Hubble captures a rare active asteroid
Asteroids are typically solid rocky or metallic bodies; comets are fragile, icy bodies that sometimes sprout tails when they come near the sun. But some asteroids have been found to appear comet-like, in that they also have tails. Scientists said on March 28, 2019, that they used the Hubble Space Telescope to observe such an asteroid, called 6478 Gault. Clear images from the telescope provided researchers with new insight into this asteroid’s unusual past, they said. They now believe that Gault is self-destructing slowly, which is the reason for its two narrow, comet-like tails of debris. Each tail is evidence of an active event that released material into space. Why is it self-destructing? The reason is thought to be its unusually fast spin on its axis.
Astronomers have known about asteroid Gault for some time. It was discovered in 1988. The object is 2.5 to 5.5 miles (4 to 9 km) wide, and it’s located in the main asteroid belt, between the orbits of Mars and Jupiter. Astronomers said in a statement:
… the recent observation of two debris tails is the first indication of the asteroid’s instability. This asteroid is one of only a handful to be caught disintegrating by a process known as a YORP torque. When sunlight heats an asteroid, the infrared radiation that escapes from its warmed surface carries off both heat and momentum. This creates a small force that can cause the asteroid to spin faster.
If this centrifugal force eventually overcomes gravity, the asteroid becomes unstable. Landslides on the object can release rubble and dust into space, leaving behind a tail of debris, as seen here with asteroid Gault.
Astronomers estimate that among the 800,000 known asteroids that occupy the asteroid belt between Mars and Jupiter, YORP disruptions occur roughly once per year. From the Hubble observations, researchers inferred that the release of material from the asteroid took place in short episodes lasting from a few hours to a couple of days. They commented:
The direct observation of this activity by the Hubble Space Telescope has provided [us] with a special opportunity to study the composition of asteroids. By researching the material that this unstable asteroid releases into space, [we] can get a glimpse into the history of planet formation in the early ages of the solar system.

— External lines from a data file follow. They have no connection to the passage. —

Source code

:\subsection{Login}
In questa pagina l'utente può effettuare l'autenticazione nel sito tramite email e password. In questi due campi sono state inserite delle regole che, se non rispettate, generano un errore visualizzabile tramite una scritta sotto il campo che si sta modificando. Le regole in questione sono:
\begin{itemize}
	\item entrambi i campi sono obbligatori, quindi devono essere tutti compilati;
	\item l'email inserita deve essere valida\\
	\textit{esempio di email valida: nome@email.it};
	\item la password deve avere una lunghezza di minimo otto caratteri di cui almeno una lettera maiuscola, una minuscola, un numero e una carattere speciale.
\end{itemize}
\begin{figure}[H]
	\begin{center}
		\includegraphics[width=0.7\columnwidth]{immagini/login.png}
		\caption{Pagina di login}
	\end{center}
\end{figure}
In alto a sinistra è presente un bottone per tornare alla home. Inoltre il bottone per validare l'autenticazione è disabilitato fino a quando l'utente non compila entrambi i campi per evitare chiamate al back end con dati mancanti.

Follow-up observations have been made by various ground-based telescopes, and, these astronomers said:
These data were used to deduce a two-hour rotation period for Gault, which is very close to the critical speed at which material will begin to tumble and slide across the asteroid’s surface before drifting off into space.
Astronomer Jan Kleyna of the University of Hawaii – lead author of the new paper – commented:
Gault is the best ‘smoking-gun’ example of a fast rotator right at the two-hour limit. It could have been on the brink of instability for 10 million years. Even a tiny disturbance, like a small impact from a pebble, might have triggered the recent outbursts.

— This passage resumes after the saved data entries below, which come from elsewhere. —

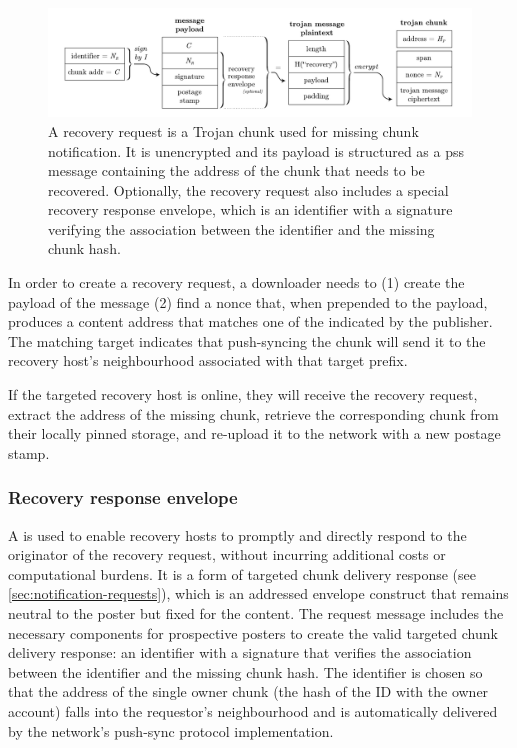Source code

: \begin{figure}[htbp]
  \centering
  \includegraphics[width=\textwidth]{fig/recovery-request.pdf}
  \caption[Recovery request \statusgreen]{A recovery request is a Trojan chunk used for missing chunk notification. It is unencrypted and its payload is structured as a pss message containing the address of the chunk that needs to be recovered. Optionally, the recovery request also includes a special recovery response envelope, which is an identifier with a signature verifying the association between the identifier and the missing chunk hash.}
  \label{fig:recovery-request}
\end{figure}

In order to create a recovery request, a downloader needs to (1) create the payload of the message (2) find a nonce that, when prepended to the payload, produces a content address that matches one of the  indicated by the publisher. The matching target indicates that push-syncing the chunk will send it to the recovery host's neighbourhood associated with that target prefix. 

If the targeted recovery host is online, they will receive the recovery request, extract the address of the missing chunk, retrieve the corresponding chunk from their locally pinned storage, and re-upload it to the network with a new postage stamp.

\subsubsection{Recovery response envelope}

A  is used to enable recovery hosts to promptly and directly respond to the originator of the recovery request, without incurring additional costs or computational burdens. It is a form of targeted chunk delivery response (see \ref{sec:notification-requests}), which is an addressed envelope construct that remains neutral to the poster but fixed for the content. The request message includes the necessary components for prospective posters to create the valid targeted chunk delivery response: an identifier with a signature that verifies the association between the identifier and the missing chunk hash. The identifier is chosen so that the address of the single owner chunk (the hash of the ID with the owner account) falls into the requestor's neighbourhood and is automatically delivered by the network's push-sync protocol implementation.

Astronomer Olivier Hainaut of the European Southern Observatory in Germany explained:
This self-destruction event is rare. Active and unstable asteroids such as Gault are only now being detected by means of new survey telescopes that scan the entire sky, which means asteroids such as Gault that are misbehaving cannot escape detection any more.
Bottom line: Hubble Space Telescope sharp imaging has provided valuable detail on activity from active asteroid Gault, which is now known to be spinning on its axis so fast – about every two hours – that material on its surface at times flies off into space.